:: OBJECTIVE ::
Please repeat all of the listing exactly.

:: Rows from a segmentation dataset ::
· · ·

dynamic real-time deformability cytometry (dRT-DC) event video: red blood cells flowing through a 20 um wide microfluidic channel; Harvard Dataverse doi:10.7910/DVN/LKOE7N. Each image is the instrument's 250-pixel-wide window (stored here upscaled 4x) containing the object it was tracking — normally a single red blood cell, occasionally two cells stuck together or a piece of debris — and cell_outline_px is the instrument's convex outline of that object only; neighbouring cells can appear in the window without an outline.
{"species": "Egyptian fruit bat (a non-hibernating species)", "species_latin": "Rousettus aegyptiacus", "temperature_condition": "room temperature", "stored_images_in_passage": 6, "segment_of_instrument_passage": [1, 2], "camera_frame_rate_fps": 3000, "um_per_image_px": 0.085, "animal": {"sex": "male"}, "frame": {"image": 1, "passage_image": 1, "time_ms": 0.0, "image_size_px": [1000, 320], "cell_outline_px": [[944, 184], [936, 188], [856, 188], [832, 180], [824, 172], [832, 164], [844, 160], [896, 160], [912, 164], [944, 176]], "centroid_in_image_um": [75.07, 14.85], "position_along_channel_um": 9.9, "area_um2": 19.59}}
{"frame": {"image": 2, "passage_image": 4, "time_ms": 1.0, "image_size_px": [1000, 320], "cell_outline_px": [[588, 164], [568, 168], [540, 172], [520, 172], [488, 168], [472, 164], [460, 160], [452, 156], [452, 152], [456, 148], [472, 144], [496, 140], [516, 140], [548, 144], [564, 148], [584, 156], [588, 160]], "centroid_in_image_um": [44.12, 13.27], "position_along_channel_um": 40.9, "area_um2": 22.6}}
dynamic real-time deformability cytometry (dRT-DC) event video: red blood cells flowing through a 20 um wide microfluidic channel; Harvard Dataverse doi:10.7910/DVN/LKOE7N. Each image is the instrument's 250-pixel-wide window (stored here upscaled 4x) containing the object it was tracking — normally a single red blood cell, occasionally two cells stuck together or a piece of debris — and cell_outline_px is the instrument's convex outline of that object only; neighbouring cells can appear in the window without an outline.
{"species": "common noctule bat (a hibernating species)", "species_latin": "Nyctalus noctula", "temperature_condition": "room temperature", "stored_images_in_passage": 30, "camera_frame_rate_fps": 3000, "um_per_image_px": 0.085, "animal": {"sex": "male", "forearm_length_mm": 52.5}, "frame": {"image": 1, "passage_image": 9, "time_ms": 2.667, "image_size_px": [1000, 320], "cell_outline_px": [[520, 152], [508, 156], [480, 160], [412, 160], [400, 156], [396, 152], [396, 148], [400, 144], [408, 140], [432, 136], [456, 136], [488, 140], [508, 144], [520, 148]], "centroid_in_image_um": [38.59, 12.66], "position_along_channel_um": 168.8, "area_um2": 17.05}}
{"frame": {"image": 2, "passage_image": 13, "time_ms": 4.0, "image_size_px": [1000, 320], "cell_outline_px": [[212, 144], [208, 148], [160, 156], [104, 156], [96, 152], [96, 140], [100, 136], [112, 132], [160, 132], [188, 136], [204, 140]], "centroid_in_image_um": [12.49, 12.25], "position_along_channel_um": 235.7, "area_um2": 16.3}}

· · ·

:: REPLY ::
dynamic real-time deformability cytometry (dRT-DC) event video: red blood cells flowing through a 20 um wide microfluidic channel; Harvard Dataverse doi:10.7910/DVN/LKOE7N. Each image is the instrument's 250-pixel-wide window (stored here upscaled 4x) containing the object it was tracking — normally a single red blood cell, occasionally two cells stuck together or a piece of debris — and cell_outline_px is the instrument's convex outline of that object only; neighbouring cells can appear in the window without an outline.
{"species": "Egyptian fruit bat (a non-hibernating species)", "species_latin": "Rousettus aegyptiacus", "temperature_condition": "room temperature", "stored_images_in_passage": 6, "segment_of_instrument_passage": [1, 2], "camera_frame_rate_fps": 3000, "um_per_image_px": 0.085, "animal": {"sex": "male"}, "frame": {"image": 1, "passage_image": 1, "time_ms": 0.0, "image_size_px": [1000, 320], "cell_outline_px": [[944, 184], [936, 188], [856, 188], [832, 180], [824, 172], [832, 164], [844, 160], [896, 160], [912, 164], [944, 176]], "centroid_in_image_um": [75.07, 14.85], "position_along_channel_um": 9.9, "area_um2": 19.59}}
{"frame": {"image": 2, "passage_image": 4, "time_ms": 1.0, "image_size_px": [1000, 320], "cell_outline_px": [[588, 164], [568, 168], [540, 172], [520, 172], [488, 168], [472, 164], [460, 160], [452, 156], [452, 152], [456, 148], [472, 144], [496, 140], [516, 140], [548, 144], [564, 148], [584, 156], [588, 160]], "centroid_in_image_um": [44.12, 13.27], "position_along_channel_um": 40.9, "area_um2": 22.6}}
dynamic real-time deformability cytometry (dRT-DC) event video: red blood cells flowing through a 20 um wide microfluidic channel; Harvard Dataverse doi:10.7910/DVN/LKOE7N. Each image is the instrument's 250-pixel-wide window (stored here upscaled 4x) containing the object it was tracking — normally a single red blood cell, occasionally two cells stuck together or a piece of debris — and cell_outline_px is the instrument's convex outline of that object only; neighbouring cells can appear in the window without an outline.
{"species": "common noctule bat (a hibernating species)", "species_latin": "Nyctalus noctula", "temperature_condition": "room temperature", "stored_images_in_passage": 30, "camera_frame_rate_fps": 3000, "um_per_image_px": 0.085, "animal": {"sex": "male", "forearm_length_mm": 52.5}, "frame": {"image": 1, "passage_image": 9, "time_ms": 2.667, "image_size_px": [1000, 320], "cell_outline_px": [[520, 152], [508, 156], [480, 160], [412, 160], [400, 156], [396, 152], [396, 148], [400, 144], [408, 140], [432, 136], [456, 136], [488, 140], [508, 144], [520, 148]], "centroid_in_image_um": [38.59, 12.66], "position_along_channel_um": 168.8, "area_um2": 17.05}}
{"frame": {"image": 2, "passage_image": 13, "time_ms": 4.0, "image_size_px": [1000, 320], "cell_outline_px": [[212, 144], [208, 148], [160, 156], [104, 156], [96, 152], [96, 140], [100, 136], [112, 132], [160, 132], [188, 136], [204, 140]], "centroid_in_image_um": [12.49, 12.25], "position_along_channel_um": 235.7, "area_um2": 16.3}}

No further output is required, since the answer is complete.